***** The data

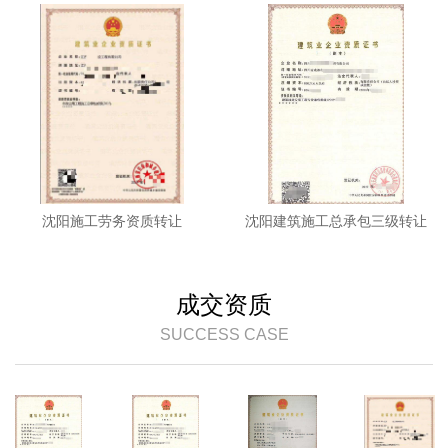
沈阳施工劳务资质转让
沈阳建筑施工总承包三级转让
成交资质
SUCCESS CASE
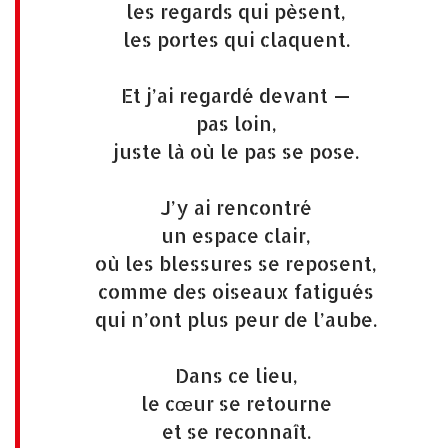
les regards qui pèsent,
les portes qui claquent.
Et j’ai regardé devant —
pas loin,
juste là où le pas se pose.
J’y ai rencontré
un espace clair,
où les blessures se reposent,
comme des oiseaux fatigués
qui n’ont plus peur de l’aube.
Dans ce lieu,
le cœur se retourne
et se reconnaît.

**********

Can you recast the lines of text from all the records above as a numbered list, dropping any blank lines and leaving the pictures out of your answer?

*Response area*:
1. 沈阳施工劳务资质转让
2. 沈阳建筑施工总承包三级转让
3. 成交资质
4. SUCCESS CASE
5. les regards qui pèsent,
6. les portes qui claquent.
7. Et j’ai regardé devant —
8. pas loin,
9. juste là où le pas se pose.
10. J’y ai rencontré
11. un espace clair,
12. où les blessures se reposent,
13. comme des oiseaux fatigués
14. qui n’ont plus peur de l’aube.
15. Dans ce lieu,
16. le cœur se retourne
17. et se reconnaît.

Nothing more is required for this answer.